Dear Friends,

Our 90th year ended yesterday, and I would like to thank you for being part of our community. Through your support as a member, donor, or visitor, we are able to bring art and ideas to life, and share them with people in Honolulu and around the world.

Over the past 12 months, we explored the art of Shahzia Sikander, Karen Hampton, Maki Haku, Noorjehan Bilgrami, Christopher Cole, and Roberta Griffith; presented the unprecedented exhibition Abstract Expressionism: Looking East from the Far West; mounted a new kind of Artists of Hawai‘i; helped Emily Spivack with her pop-up installation Medium White Tee (the writer and artist now has a project at MoMA and a new book out) restructured our curatorial and education departments; refreshed our Central Courtyard and its surrounding colonnades thanks to a gift from the Shidler Family; held free art-making workshops at Spalding House for the public; put on the Celebrate Micronesia Festival; participated in the first Honolulu Biennial; won #ArtMadness; held a Soundshop music education program on Molokai; created the new school tour Literacy Through Art; and screened a 27-film retrospective of Akira Kurosawa’s career.

Those are just a few of our 2017 highlights and we could not have done it without the support and participation of the community we serve. You make the Honolulu Museum of Art—at all its locations—an inspiring place for all, and we are grateful for that.

Looking forward, the new year will be a significant one for museum programming. In a strategic move to better serve you, we have combined our curatorial and educational staff into one division, and the museum’s upcoming offerings reflect this shift. Now all programs are linked to museum exhibitions and collections. For example, if you take an oil painting course at the Art School, there will be related artwork on view at the museum that will help increase understanding and appreciation of the topic being learned. There could also be a lecture by a relevant expert, be it an art historian or an artist. This type of integrated learning is what visiting a museum is all about, and we want to ensure that you can maximize your HoMA experience by giving you access to the all the art resources we can offer!

Coming up in 2018 is a series of exciting exhibitions.

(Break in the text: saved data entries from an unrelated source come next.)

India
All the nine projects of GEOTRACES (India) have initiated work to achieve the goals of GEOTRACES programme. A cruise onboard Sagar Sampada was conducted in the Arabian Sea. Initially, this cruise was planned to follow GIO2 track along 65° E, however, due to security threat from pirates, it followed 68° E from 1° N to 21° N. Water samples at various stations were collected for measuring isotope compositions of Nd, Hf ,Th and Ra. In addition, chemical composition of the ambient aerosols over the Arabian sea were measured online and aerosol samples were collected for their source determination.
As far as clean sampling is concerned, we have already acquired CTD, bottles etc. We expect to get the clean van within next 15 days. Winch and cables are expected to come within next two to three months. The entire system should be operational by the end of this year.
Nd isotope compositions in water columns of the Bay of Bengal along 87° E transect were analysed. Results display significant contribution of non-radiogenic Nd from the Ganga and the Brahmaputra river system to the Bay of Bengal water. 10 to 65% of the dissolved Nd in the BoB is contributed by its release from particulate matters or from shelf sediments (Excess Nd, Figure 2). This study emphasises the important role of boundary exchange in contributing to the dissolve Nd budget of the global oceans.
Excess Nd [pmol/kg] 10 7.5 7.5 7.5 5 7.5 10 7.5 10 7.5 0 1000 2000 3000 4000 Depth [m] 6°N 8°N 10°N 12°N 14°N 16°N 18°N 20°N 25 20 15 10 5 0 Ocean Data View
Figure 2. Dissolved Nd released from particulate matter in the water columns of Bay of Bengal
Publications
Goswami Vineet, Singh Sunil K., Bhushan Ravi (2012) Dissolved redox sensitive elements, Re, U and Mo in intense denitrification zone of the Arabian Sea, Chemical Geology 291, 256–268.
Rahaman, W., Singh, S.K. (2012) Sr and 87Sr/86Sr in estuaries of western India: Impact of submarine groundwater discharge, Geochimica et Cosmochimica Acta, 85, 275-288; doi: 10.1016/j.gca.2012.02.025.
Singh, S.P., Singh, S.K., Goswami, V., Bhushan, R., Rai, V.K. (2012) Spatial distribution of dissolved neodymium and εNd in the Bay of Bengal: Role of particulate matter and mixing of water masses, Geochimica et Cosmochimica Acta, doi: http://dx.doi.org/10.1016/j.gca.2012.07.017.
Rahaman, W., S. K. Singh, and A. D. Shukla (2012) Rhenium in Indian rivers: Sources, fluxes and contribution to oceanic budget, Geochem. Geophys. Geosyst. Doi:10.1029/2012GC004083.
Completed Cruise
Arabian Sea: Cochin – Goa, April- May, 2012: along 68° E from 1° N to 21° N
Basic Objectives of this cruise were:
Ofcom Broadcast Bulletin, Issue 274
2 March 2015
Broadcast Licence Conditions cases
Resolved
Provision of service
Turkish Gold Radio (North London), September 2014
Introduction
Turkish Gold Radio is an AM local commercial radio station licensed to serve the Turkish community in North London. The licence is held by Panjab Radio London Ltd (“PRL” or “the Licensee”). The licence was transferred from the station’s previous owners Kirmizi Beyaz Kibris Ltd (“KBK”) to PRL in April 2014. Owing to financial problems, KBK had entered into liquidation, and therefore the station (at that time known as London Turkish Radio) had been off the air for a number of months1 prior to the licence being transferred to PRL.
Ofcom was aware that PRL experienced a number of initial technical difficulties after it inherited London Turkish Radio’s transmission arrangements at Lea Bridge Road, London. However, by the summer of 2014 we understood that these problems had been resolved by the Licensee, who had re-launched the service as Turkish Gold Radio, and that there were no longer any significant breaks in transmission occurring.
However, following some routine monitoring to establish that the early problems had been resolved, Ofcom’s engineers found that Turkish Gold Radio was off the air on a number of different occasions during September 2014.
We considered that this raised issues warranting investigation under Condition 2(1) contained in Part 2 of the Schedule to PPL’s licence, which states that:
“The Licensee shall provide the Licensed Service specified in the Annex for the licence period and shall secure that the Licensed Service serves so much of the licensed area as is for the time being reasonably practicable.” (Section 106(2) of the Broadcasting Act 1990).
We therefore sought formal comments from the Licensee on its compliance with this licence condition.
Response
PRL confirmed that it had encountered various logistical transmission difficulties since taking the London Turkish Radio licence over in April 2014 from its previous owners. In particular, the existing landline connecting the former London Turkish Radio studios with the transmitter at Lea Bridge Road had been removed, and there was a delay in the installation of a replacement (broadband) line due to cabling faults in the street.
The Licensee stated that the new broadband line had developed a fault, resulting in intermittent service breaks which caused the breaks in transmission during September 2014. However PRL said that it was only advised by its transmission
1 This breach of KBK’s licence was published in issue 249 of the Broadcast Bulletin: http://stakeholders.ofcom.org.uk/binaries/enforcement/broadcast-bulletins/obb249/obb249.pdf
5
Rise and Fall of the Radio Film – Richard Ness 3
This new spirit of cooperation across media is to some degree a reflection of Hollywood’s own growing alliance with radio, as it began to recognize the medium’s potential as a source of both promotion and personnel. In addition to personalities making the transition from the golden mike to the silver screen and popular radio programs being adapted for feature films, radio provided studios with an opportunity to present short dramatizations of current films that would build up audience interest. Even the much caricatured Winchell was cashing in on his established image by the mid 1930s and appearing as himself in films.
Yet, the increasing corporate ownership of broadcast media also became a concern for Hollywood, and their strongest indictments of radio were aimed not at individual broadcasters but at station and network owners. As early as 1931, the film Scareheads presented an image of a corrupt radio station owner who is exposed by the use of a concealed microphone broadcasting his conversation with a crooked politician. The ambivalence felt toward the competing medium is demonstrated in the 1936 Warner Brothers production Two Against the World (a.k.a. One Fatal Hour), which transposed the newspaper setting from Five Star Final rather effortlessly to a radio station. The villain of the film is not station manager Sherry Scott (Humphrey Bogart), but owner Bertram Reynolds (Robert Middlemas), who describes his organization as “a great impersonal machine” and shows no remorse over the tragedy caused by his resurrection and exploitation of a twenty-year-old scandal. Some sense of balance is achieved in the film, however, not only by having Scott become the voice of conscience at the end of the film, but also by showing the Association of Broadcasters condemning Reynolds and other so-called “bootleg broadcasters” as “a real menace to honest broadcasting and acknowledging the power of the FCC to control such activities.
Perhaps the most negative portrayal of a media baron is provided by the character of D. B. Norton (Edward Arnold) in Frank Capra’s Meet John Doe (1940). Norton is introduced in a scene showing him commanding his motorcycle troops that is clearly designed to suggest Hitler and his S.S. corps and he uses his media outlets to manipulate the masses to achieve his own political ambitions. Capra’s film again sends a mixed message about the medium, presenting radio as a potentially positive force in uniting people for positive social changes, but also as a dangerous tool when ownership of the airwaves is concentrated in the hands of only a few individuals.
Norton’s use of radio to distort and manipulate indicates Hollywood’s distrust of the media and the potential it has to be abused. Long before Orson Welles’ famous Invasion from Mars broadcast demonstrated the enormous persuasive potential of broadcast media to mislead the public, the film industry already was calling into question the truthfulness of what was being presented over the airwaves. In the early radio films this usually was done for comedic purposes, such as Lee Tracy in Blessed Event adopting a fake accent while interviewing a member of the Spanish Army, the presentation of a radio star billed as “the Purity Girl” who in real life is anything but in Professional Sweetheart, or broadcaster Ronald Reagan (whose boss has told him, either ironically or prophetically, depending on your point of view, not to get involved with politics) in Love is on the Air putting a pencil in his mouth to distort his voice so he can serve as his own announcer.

First, you still have time to see our pioneering show Abstract Expressionism: Looking East from the Far West—it is on view through Jan. 21. After the midcentury immersion, we bring you bring you back to the 21st century with Abstruction: The Sculpture of Erick Swenson, the first solo museum show of this Texas-based artist, opening March 1. Then we end the year with the major exhibition Ho‘oulu Hawai‘i: The King Kalākaua Era, another show that, like Abstract Expressionism, puts Hawai‘i in a wider dialog and context. And of course the curators will also be busy presenting numerous regular art rotations in our permanent galleries.

This year also brings a significant Hawai‘i milestone—the 150th anniversary of immigration from Japan to the islands. Fittingly, our Abstract Expressionism show features nisei Japanese-American artists who made significant contributions to our understanding and appreciation of art in the 20th century, with masters such as Isami Doi, Bumpei Akaji and Satoru Abe. Harry Tsuchidana, another one of the Japanese-American artists from Hawai‘i featured in the show, once told me that the most eye-opening job he had ever had was being a night watchman at the Museum of Modern Art in New York City. The position gave him quiet, unfettered visual access to works by the great modern masters, such as Picasso and Pollock. Keep your eye out for influences going both ways when viewing the works of these Hawai‘i artists and those from the mainland, such as Pollock, Rothko and Kline.

Abstract Expressionism is truly remarkable and if you have not seen it yet (or even if you have), it is well worth the trip. Profound offerings such as this are rare in Hawai‘i (although we are working to make these occur more often), and it will be an experience that you will tell your friends and relatives about for years to come.

On that note, I hope you enjoyed your end-of-year celebrations and I look forward to seeing you at one or all of these exhibitions in the near future.